What to produce:
Leave the images out. Give every line below again, precisely.

**** Record excerpts

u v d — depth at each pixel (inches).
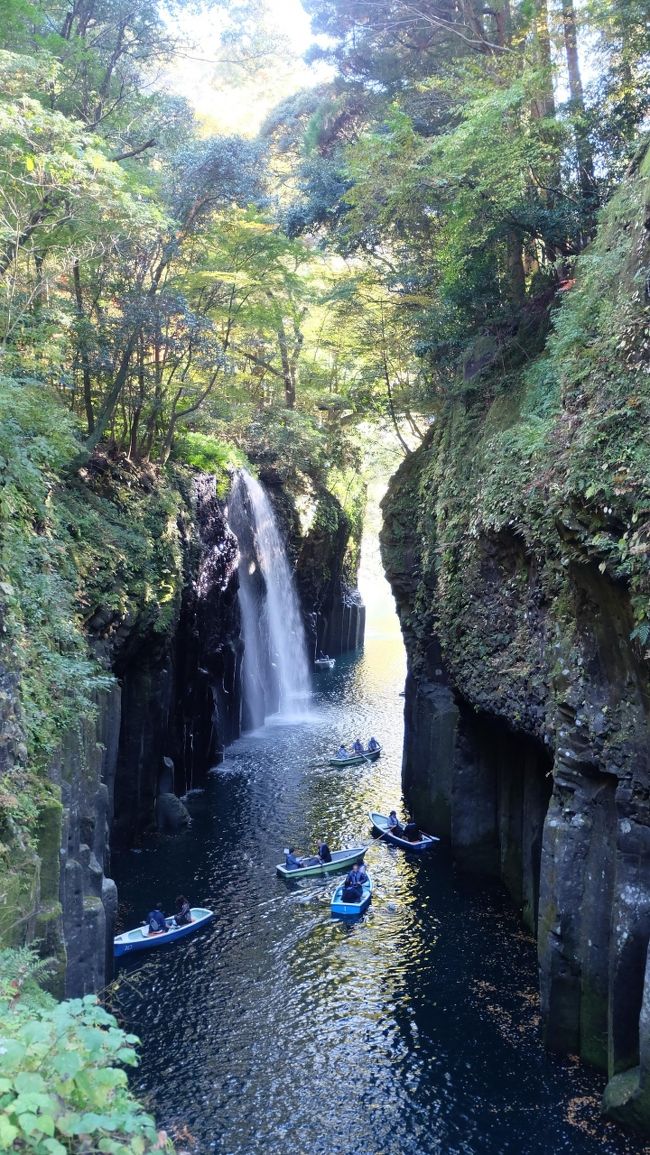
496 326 996.6
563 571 639.8
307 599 2239.2
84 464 1018.7
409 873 970.7
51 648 653.3
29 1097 184.7
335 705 1958.7
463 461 947.3
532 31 922.1
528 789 815.7
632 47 853.2
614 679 554.3
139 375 1128.8
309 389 2057.1
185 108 1070.4
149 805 1071.6
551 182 928.9
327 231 1300.4
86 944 601.3
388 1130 546.0
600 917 576.4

********

Result of the exercise:
u v d — depth at each pixel (inches).
496 326 996.6
563 571 639.8
307 599 2239.2
84 464 1018.7
409 873 970.7
51 648 653.3
29 1097 184.7
335 705 1958.7
463 461 947.3
532 31 922.1
528 789 815.7
632 47 853.2
614 679 554.3
139 375 1128.8
309 389 2057.1
185 108 1070.4
149 805 1071.6
551 182 928.9
327 231 1300.4
86 944 601.3
388 1130 546.0
600 917 576.4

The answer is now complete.